I think this would be useful and got here because I was thinking about whether I could build a distributed make
like tool on top of lunatic, which would definitely need the ability to spawn OS processes. I think if you're allowing spawning OS processes, you're allowing code to run outside the lunatic runtime, therefore you need security enforced outside the runtime. Lunatic could try to add best effort sanitizing, but in the end I think you need a container/VM outside Lunatic to control what other OS processes that are outside Lunatic's model can do. "Stuff run outside the runtime needs security from outside the runtime" seems fair. You could have a trusted lunatic process that spawns a limited set of OS processes based on messages from other lunatic processes, but that trusted lunatic process in the end still needs some API to call.
It shouldn't be an on-by-default capability and the docs should warn users and encourage them to compile their utilities to WASM and run them inside lunatic instead if possible, but that's not always practical (closed source binaries, maintainers not interested in WASM support, reliance on APIs that don't exist in WASI yet, better native performance, etc).

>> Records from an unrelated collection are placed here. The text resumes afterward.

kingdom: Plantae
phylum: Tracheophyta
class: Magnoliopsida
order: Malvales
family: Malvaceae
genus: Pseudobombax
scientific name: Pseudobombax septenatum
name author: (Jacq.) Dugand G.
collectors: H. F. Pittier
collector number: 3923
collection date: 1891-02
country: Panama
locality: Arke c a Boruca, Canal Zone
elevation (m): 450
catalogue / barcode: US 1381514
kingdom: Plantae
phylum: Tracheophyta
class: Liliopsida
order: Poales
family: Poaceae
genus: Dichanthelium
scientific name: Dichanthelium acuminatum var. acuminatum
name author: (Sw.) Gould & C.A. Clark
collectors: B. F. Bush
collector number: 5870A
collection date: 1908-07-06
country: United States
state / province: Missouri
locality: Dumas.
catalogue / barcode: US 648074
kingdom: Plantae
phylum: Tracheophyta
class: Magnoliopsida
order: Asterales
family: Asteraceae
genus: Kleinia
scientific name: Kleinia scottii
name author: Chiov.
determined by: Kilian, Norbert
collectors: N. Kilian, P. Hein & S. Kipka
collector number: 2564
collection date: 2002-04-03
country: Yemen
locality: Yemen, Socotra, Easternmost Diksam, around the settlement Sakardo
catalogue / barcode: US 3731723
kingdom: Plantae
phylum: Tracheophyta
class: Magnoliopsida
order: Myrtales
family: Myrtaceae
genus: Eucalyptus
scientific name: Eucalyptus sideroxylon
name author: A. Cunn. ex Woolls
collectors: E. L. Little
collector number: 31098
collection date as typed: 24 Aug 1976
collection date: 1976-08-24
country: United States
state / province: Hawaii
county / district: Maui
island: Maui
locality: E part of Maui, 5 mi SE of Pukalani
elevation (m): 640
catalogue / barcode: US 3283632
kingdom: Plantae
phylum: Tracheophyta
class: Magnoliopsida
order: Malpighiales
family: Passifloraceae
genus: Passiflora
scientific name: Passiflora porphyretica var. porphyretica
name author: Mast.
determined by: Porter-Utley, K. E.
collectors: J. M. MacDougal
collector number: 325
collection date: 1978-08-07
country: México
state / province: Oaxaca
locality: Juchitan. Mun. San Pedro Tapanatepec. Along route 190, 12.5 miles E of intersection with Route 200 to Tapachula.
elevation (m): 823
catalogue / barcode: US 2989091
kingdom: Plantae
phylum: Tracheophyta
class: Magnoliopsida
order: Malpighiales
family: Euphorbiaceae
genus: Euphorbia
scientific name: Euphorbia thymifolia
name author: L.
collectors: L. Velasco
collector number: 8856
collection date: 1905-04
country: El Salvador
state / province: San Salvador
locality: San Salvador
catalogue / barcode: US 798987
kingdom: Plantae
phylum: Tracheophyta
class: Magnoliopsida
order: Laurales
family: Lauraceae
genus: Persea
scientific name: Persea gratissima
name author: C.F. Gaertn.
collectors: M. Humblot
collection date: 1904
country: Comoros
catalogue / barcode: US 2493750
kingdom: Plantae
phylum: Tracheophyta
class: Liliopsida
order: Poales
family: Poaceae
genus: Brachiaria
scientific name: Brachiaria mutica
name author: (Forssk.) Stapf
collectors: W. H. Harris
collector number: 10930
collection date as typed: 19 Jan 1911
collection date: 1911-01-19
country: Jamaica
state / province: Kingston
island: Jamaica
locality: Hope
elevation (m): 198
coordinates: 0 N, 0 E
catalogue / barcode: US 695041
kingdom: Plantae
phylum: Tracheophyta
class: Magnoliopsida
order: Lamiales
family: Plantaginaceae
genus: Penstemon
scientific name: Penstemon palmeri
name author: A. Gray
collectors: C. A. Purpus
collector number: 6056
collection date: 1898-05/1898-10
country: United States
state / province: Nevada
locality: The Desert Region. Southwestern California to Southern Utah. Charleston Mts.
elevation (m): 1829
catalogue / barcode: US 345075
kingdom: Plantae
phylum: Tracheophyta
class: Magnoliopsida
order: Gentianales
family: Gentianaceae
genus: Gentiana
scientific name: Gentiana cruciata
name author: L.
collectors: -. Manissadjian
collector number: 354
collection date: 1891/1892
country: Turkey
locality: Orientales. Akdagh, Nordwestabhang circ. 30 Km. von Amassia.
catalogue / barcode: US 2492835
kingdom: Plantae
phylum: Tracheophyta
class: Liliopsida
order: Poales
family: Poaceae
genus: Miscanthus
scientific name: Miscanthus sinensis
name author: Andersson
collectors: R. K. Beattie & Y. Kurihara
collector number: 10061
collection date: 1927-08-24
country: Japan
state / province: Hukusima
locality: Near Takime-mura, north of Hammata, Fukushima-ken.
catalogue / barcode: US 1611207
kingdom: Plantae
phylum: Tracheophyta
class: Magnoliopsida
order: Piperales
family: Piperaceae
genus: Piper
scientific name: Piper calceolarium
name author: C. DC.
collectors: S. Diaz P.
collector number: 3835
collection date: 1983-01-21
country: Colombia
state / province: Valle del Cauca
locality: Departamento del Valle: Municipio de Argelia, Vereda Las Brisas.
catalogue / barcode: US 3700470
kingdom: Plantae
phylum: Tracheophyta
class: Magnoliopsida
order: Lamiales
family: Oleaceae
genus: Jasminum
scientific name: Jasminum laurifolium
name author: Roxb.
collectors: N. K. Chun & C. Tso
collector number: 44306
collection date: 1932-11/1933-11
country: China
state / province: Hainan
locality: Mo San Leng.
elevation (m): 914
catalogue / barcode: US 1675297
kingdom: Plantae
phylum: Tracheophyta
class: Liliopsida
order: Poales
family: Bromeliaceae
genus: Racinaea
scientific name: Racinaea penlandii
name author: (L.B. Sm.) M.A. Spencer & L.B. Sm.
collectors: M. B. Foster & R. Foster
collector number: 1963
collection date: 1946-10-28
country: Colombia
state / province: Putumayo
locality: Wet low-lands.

I am a newbie to Lunatic, WebAssembly and Rust, so please bare with my queries.
I am looking into the issue and see if i can implement it.
- What is the configuration option required?
- A simple boolean flag to allow or disallow any commands to be executed?
- A list of commands that are allowed?
Do we need the users to specify the whole path and/or md5 hash? In case we need md5 hash, do check the hash before executing the command?
We are not going to check/validate the arguments? (for eg if the user gives rm -rf, we do allow it!) - A list of commands that are not allowed?
so any command not in this blacklist is allowed.
- Wasi folder restrictions
Looking at this https://github.com/bytecodealliance/wasmtime/blob/main/docs/WASI-tutorial.md link i got the impression that we need to explicitly specify the folders to which there is read access.
So let's give it capabilities to access files in the requisite directories:
$ wasmtime --dir=. --dir=/tmp demo.wasm test.txt /tmp/somewhere.txt
$ cat /tmp/somewhere.txt
hello world
Do we need to consider this when we allow which all commands can be executed and whether the restriction is applicable to those commands?
- command which runs infinitely
What if the command is expecting a user input or it is running infinitely? Do we need a (configurable?) timer which will "kill" the command if it doesn't complete within that time?
@bkolobara gave me some guidance (async, streaming etc) in the discord channel. I will have better clarity (and hopefully better queries) once i complete reading of those links.